Job tells of the time when the universe was created, and the angels sang and praised his work:
Tell me, since thou art so wise, was it thou or I designed earth’s
plan, measuring it out with the line? How came its base to stand so
firm; who laid its corner-stone? To me, that day, all the morning
stars sang together, all the powers of heaven uttered their joyful
praise. -- New Advent -- Job 38:5-7
These spirit beings (stars are symbolic of angels) obviously preceded the creation of mankind.
The Catholic Encyclopedia contains a long article about the Devil, giving great detail about Satan and his fallen angels. In particular:
... the words of St. Jude: "And the angels who kept not their
principality, but forsook their own habitation, he hath reserved under
darkness in everlasting chains, unto the judgment of the great day"

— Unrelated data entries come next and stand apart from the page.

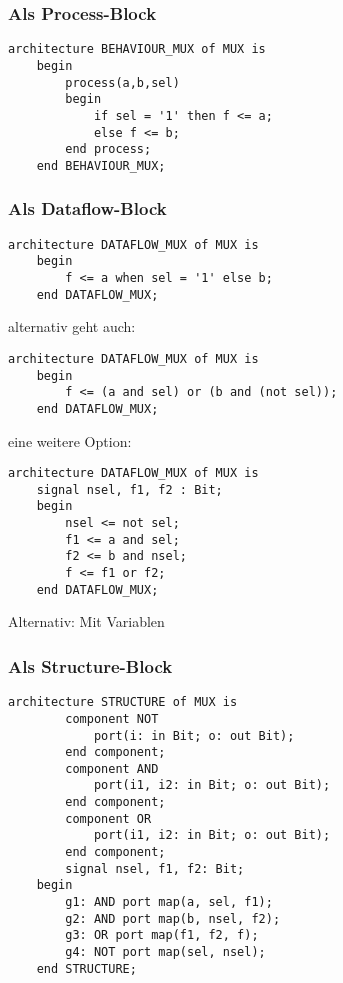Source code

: \subsubsection{Als Process-Block}
\begin{lstlisting}[style=vhdl]
    architecture BEHAVIOUR_MUX of MUX is
    begin
        process(a,b,sel)
        begin
            if sel = '1' then f <= a;
            else f <= b;
        end process;
    end BEHAVIOUR_MUX;
\end{lstlisting}

\subsubsection{Als Dataflow-Block}
\begin{lstlisting}[style=vhdl]
    architecture DATAFLOW_MUX of MUX is
    begin
        f <= a when sel = '1' else b;
    end DATAFLOW_MUX;
\end{lstlisting}
alternativ geht auch:
\begin{lstlisting}[style=vhdl]
    architecture DATAFLOW_MUX of MUX is
    begin
        f <= (a and sel) or (b and (not sel));
    end DATAFLOW_MUX;
\end{lstlisting}

eine weitere Option:
\begin{lstlisting}[style=vhdl]
    architecture DATAFLOW_MUX of MUX is
    signal nsel, f1, f2 : Bit;
    begin
        nsel <= not sel;
        f1 <= a and sel;
        f2 <= b and nsel;
        f <= f1 or f2;
    end DATAFLOW_MUX;
\end{lstlisting}
Alternativ: Mit Variablen

\subsubsection{Als Structure-Block}
\begin{lstlisting}[style=vhdl]
    architecture STRUCTURE of MUX is
        component NOT
            port(i: in Bit; o: out Bit);
        end component;
        component AND
            port(i1, i2: in Bit; o: out Bit);
        end component;
        component OR
            port(i1, i2: in Bit; o: out Bit);
        end component;
        signal nsel, f1, f2: Bit;
    begin
        g1: AND port map(a, sel, f1);
        g2: AND port map(b, nsel, f2);
        g3: OR port map(f1, f2, f);
        g4: NOT port map(sel, nsel);
    end STRUCTURE;
\end{lstlisting}

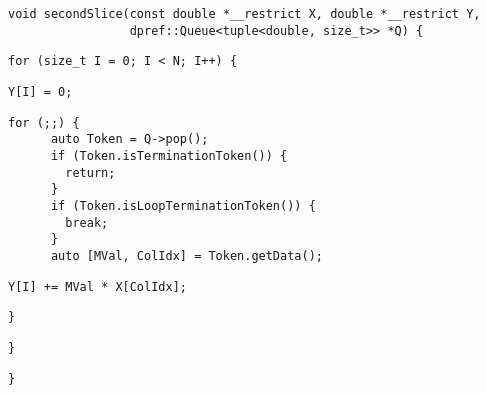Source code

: \begin{lstlisting}[style=cppcode]
void secondSlice(const double *__restrict X, double *__restrict Y,
                 dpref::Queue<tuple<double, size_t>> *Q) {
\end{lstlisting}\vspace{-\baselineskip}

\begin{lstlisting}[style=cppcode, backgroundcolor=\color{yellow!15}, firstnumber=last]
  for (size_t I = 0; I < N; I++) {
\end{lstlisting}\vspace{-\baselineskip}

\begin{lstlisting}[style=cppcode, backgroundcolor=\color{green!15}, firstnumber=last]
    Y[I] = 0;
\end{lstlisting}\vspace{-\baselineskip}

\begin{lstlisting}[style=cppcode, firstnumber=last]
    for (;;) {
      auto Token = Q->pop();
      if (Token.isTerminationToken()) {
        return;
      }
      if (Token.isLoopTerminationToken()) {
        break;
      }
      auto [MVal, ColIdx] = Token.getData();
\end{lstlisting}\vspace{-\baselineskip}

\begin{lstlisting}[style=cppcode, backgroundcolor=\color{green!15}, firstnumber=last]
      Y[I] += MVal * X[ColIdx];
\end{lstlisting}\vspace{-\baselineskip}

\begin{lstlisting}[style=cppcode, firstnumber=last]
    }
\end{lstlisting}\vspace{-\baselineskip}

\begin{lstlisting}[style=cppcode, backgroundcolor=\color{yellow!15}, firstnumber=last]
  }
\end{lstlisting}\vspace{-\baselineskip}

\begin{lstlisting}[style=cppcode, firstnumber=last]
}
\end{lstlisting}\vspace{-\baselineskip}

(Jude 1:6; cf. 2 Peter 2:4).
In the Old Testament we have a brief reference to the Fall in Job
4:18: "In his angels he found wickedness". But to this must be added
the two classic texts in the prophets:
How art thou fallen from heaven, O Lucifer, who didst rise in the
morning? how art thou fallen to the earth, that didst wound the
nations? And thou saidst in thy heart: I will ascend into heaven, I
will exalt my throne above the stars of God, I will sit in the
mountain of the covenant, in the sides of the north. I will ascend
above the height of the clouds, I will be like the most High. But yet
thou shalt be brought down to hell, into the depth of the pit. (Isaiah
14:12-15)
This parable of the prophet is expressly directed against the King of
Babylon, but both the early Fathers and later Catholic commentators
agree in understanding it as applying with deeper significance to the
fall of the rebel angel. And the older commentators generally consider
that this interpretation is confirmed by the words of Our Lord to his
disciples: "I saw Satan like lightning falling from heaven" (Luke
10:18). For these words were regarded as a rebuke to the disciples,
who were thus warned of the danger of pride by being reminded of the
fall of Lucifer.
...
The parallel prophetic passage is Ezekiel's lamentation upon the king
of Tyre:
You were the seal of resemblance, full of wisdom, and perfect in
beauty. You were in the pleasures of the paradise of God; every
precious stone was thy covering; the sardius, the topaz, and the
jasper, the chrysolite, and the onyx, and the beryl, the sapphire, and
the carbuncle, and the emerald; gold the work of your beauty: and your
pipes were prepared in the day that you were created. You a cherub
stretched out, and protecting, and I set you in the holy mountain of
God, you have walked in the midst of the stones of fire. You were
perfect in your wave from the day of creation, until iniquity was
found in you. (Ezekiel 28:12-15)
The spiritual creation and later Lucifer's rebellion and fall obviously occurred before the seven days of creation.
... it is clearly taught that the Devil and the other demons are
spiritual or angelic creatures created by God in a state of innocence,
and that they became evil by their own act.